| HN Mirror

> IMO RNNs do need some kind of structured loss (more than per step likelihood) to be competitive with HMM approaches using Viterbi decoding

This is exactly what they do with the dependency parser I've cited, so your opinion is definitely valid. Although their approach is not general, given the fact that they approximate hamming loss with log-loss and again make it work only on sequences.

http://arxiv.org/abs/1502.02206

paper above also has a very good analysis on how to remove the search component of the inference and allow linear time complexity with competitive results.

consistent (as it is used in the machine learning theory of reductions) reduction from structured learning to multiclass classification seems to be possible. I just haven't seen anyone couple the learning procedure with neural networks. (Daume did mention they trained RNNs with the reductionist approach but seems that the code didn't make it to vowpal wabbit).
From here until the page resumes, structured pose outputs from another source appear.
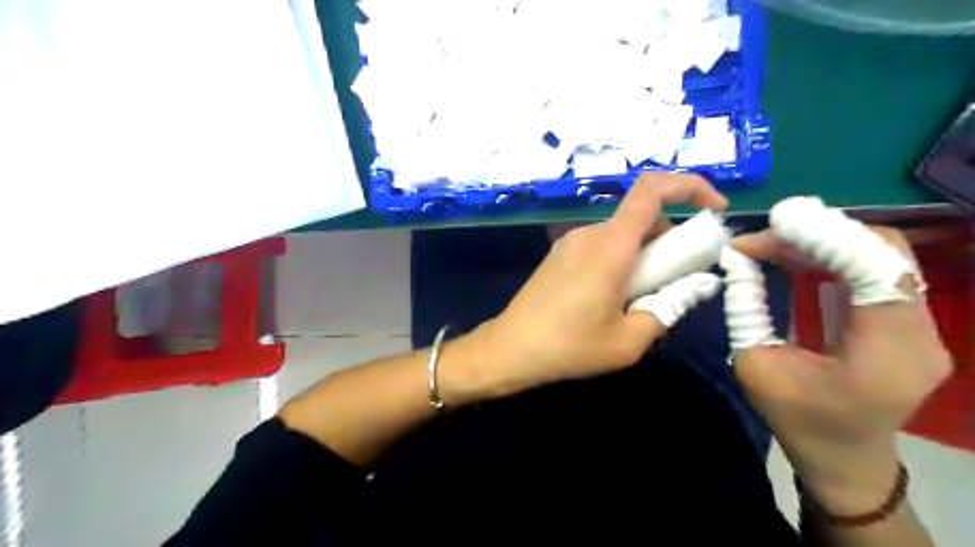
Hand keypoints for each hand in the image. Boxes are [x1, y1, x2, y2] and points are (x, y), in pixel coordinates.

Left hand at [462, 176, 725, 401]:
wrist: (510, 349)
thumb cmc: (569, 347)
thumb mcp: (629, 341)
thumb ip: (668, 309)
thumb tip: (696, 286)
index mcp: (610, 246)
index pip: (652, 191)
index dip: (689, 187)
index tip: (715, 211)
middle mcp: (590, 234)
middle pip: (642, 219)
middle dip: (669, 243)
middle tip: (674, 285)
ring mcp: (570, 243)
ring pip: (623, 235)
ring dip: (644, 257)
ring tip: (639, 301)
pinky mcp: (559, 255)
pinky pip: (602, 247)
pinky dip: (622, 261)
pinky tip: (612, 299)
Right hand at [732, 227, 953, 512]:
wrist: (844, 458)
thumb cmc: (797, 419)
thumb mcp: (755, 364)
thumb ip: (746, 308)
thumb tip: (735, 260)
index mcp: (885, 352)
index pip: (874, 269)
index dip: (825, 236)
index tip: (773, 223)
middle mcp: (920, 333)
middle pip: (885, 253)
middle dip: (819, 233)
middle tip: (763, 235)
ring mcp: (923, 327)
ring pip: (882, 257)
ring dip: (825, 241)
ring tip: (772, 242)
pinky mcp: (910, 323)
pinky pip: (877, 272)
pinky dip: (835, 256)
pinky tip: (798, 256)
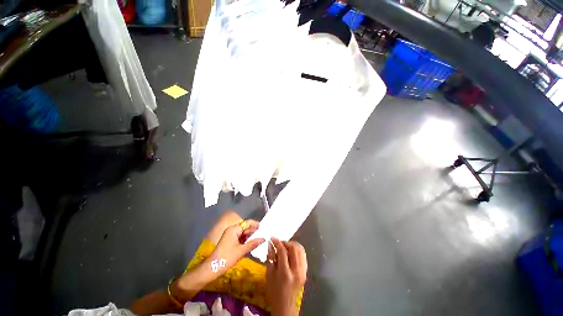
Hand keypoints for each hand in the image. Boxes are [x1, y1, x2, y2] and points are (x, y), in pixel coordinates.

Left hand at [206, 220, 264, 274]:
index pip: (247, 223)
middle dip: (253, 231)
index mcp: (234, 229)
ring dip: (250, 236)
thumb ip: (253, 243)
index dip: (255, 224)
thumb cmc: (227, 257)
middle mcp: (232, 230)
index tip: (263, 228)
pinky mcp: (229, 241)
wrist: (212, 268)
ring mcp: (230, 235)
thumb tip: (264, 239)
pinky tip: (251, 243)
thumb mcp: (241, 251)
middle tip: (263, 235)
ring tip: (259, 239)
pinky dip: (245, 240)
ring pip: (243, 233)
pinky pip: (240, 237)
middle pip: (245, 227)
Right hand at [266, 238, 306, 315]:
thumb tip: (270, 244)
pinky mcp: (305, 271)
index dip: (277, 242)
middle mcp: (296, 271)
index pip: (283, 252)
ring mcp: (303, 271)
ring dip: (292, 245)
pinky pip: (303, 255)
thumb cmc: (274, 291)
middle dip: (285, 242)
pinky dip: (297, 250)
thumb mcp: (269, 275)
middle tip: (279, 242)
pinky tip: (291, 251)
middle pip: (294, 248)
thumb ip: (270, 258)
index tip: (272, 238)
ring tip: (285, 246)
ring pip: (300, 250)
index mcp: (285, 273)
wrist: (285, 305)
the approach above works with any loss you want (from F-score to any weird thing you might think of), the loss doesn't have to decompose over the structure (one can just announce the loss after the labelling is done and learn from that loss), it can work on any kind of structure, from images to sequences to documents for translation. it can also use a O(log n) consistent reduction of multiclass classification if speed is of the issue and if number of classes is large. It can easily work as an online method too, not requiring the full structured input.

for example, simple sequence tagging works (depending on the number of possible labels) around 500k tokens per second :D word count is only 2-4 times faster than that :D

there still aren't any papers using the above consistent reduction in the framework of NNs but I guess they'll soon be coming.